WHAT YOU WILL DO: In the foal announcement thread, what reason does Belinda give for saying she will try to get more in a few days? Answer in one to three sentences.

PAGE EXTRACT:
# Our Last Classic Foal is here



## Belinda (May 12, 2008)

[SIZE=12pt]"CROSS COUNTRY HOLD ON TIGHT TO YOUR DREAM"[/SIZE]

His name says it all !! He is a super little guy with a baby doll head and so much refinement.. His sire is Bright Day . He is still a big Moma's boy , but will try and get some more in a few days..


----------



## crponies (May 13, 2008)

What a beautiful boy!


----------



## txminipinto (May 13, 2008)

Very nice Belinda! But where's his color?


----------



## MBhorses (May 13, 2008)

very prett boy.


----------



## Lisa Strass (May 13, 2008)

Congratulations on a great crop of Bright babies this year!


----------



## Leeana (May 13, 2008)

He is to cool and i love that name


----------



## maranatha minis (May 13, 2008)

Nice baby Belinda!!!


----------



## ponyexpress (May 14, 2008)

Lovely Colt, and cool name ...


----------



## hairicane (May 17, 2008)

Congrats, he is lovely!


----------



## River Wood (May 22, 2008)

Pretty baby!!



Congrats


----------



## Sue S (May 27, 2008)

Very handsome boy, CONGRATS!


----------

Per-instance keypoint data

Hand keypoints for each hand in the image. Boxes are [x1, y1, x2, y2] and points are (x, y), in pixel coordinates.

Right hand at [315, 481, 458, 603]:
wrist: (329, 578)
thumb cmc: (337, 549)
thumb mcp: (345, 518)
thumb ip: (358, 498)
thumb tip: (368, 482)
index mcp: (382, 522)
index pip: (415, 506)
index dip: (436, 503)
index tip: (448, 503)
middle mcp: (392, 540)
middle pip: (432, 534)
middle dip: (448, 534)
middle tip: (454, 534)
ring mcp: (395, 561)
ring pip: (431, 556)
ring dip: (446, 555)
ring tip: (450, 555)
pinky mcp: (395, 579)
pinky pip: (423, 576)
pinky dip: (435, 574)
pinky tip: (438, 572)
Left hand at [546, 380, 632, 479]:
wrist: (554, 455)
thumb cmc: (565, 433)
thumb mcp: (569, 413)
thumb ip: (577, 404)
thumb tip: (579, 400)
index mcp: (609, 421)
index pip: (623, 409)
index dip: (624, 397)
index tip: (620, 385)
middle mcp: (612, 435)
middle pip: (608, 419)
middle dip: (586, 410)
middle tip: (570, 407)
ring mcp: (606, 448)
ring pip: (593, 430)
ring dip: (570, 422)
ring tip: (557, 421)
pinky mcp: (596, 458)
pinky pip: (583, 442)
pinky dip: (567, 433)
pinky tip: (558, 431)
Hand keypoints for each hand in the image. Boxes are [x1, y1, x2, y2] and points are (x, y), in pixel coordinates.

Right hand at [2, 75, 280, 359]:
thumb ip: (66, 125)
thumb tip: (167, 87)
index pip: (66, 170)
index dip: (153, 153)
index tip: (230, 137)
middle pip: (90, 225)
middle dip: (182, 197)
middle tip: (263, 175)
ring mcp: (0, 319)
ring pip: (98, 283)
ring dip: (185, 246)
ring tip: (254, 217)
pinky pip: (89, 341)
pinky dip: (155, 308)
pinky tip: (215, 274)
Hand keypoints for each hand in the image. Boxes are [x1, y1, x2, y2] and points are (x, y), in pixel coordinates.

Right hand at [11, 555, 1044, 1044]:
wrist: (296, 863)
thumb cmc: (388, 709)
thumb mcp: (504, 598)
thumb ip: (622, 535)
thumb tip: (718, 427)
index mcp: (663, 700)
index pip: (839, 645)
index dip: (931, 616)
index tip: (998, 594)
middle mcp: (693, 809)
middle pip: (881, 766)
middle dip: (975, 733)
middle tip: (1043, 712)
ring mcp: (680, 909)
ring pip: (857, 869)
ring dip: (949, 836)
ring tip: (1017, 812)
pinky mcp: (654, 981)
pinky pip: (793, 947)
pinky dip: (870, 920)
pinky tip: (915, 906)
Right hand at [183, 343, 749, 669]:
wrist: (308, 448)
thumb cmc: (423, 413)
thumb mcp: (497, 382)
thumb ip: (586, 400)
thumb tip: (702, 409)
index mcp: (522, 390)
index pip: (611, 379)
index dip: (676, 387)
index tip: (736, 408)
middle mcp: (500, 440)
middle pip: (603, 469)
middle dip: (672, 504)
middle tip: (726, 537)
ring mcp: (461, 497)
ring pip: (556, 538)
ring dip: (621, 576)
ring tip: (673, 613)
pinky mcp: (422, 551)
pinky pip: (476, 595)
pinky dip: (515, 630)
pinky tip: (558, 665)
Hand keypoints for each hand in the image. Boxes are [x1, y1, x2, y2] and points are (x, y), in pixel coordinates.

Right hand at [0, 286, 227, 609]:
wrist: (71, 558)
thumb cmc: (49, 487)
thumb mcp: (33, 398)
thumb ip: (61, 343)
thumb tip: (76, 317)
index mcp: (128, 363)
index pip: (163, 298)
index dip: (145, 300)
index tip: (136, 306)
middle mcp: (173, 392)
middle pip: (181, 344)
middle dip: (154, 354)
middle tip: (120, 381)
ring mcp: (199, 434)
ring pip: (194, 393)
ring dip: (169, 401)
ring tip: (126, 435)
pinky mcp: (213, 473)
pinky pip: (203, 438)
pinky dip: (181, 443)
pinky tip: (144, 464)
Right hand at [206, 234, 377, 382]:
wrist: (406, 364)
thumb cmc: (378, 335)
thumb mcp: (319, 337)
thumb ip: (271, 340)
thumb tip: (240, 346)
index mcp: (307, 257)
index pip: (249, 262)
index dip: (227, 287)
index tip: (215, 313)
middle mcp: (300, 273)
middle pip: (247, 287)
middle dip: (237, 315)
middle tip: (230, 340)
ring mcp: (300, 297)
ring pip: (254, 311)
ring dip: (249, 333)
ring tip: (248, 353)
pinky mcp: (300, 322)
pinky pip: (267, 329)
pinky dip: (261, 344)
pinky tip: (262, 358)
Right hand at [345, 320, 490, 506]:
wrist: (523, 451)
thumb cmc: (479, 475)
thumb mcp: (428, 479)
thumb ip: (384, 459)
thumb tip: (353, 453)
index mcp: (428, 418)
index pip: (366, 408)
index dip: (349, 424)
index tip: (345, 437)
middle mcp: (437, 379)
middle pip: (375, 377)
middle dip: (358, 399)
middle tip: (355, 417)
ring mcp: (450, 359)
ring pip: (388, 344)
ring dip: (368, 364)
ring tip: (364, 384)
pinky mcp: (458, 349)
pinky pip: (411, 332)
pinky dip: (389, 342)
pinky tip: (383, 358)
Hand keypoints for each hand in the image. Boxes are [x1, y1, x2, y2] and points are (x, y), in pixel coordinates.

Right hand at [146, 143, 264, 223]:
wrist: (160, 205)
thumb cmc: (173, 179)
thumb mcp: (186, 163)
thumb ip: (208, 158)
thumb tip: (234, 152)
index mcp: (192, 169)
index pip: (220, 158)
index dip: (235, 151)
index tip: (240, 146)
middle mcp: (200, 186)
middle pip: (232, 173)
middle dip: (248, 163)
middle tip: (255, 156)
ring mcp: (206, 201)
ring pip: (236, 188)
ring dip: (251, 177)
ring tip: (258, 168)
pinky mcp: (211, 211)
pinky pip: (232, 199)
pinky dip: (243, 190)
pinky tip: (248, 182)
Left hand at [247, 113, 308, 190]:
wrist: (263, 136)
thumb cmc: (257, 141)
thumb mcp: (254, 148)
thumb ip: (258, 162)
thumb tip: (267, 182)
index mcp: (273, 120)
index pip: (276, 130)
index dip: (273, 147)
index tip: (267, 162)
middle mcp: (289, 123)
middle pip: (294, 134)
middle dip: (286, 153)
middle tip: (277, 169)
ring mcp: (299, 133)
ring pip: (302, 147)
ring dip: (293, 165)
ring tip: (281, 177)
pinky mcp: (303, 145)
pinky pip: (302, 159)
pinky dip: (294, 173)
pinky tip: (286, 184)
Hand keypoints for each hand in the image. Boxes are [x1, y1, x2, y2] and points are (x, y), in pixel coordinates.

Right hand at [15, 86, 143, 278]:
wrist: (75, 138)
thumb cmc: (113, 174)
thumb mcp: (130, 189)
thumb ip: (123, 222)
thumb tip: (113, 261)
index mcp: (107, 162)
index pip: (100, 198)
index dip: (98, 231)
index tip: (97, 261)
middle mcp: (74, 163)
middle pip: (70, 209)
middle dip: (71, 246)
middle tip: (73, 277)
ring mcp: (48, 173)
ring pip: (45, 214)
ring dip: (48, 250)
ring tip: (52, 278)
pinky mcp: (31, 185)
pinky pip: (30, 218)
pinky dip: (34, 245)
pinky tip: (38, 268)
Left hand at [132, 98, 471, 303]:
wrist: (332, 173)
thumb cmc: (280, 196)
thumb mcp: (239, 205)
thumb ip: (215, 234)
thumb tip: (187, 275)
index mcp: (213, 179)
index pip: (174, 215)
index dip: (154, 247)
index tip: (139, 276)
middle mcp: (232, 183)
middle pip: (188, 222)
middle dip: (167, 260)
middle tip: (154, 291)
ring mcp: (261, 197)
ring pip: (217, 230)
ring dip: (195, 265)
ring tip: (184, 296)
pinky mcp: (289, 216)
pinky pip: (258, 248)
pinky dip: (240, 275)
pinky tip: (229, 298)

REPLY TO THE TASK: She says the colt is still a big Moma's boy. Because of that, she will try to get more in a few days.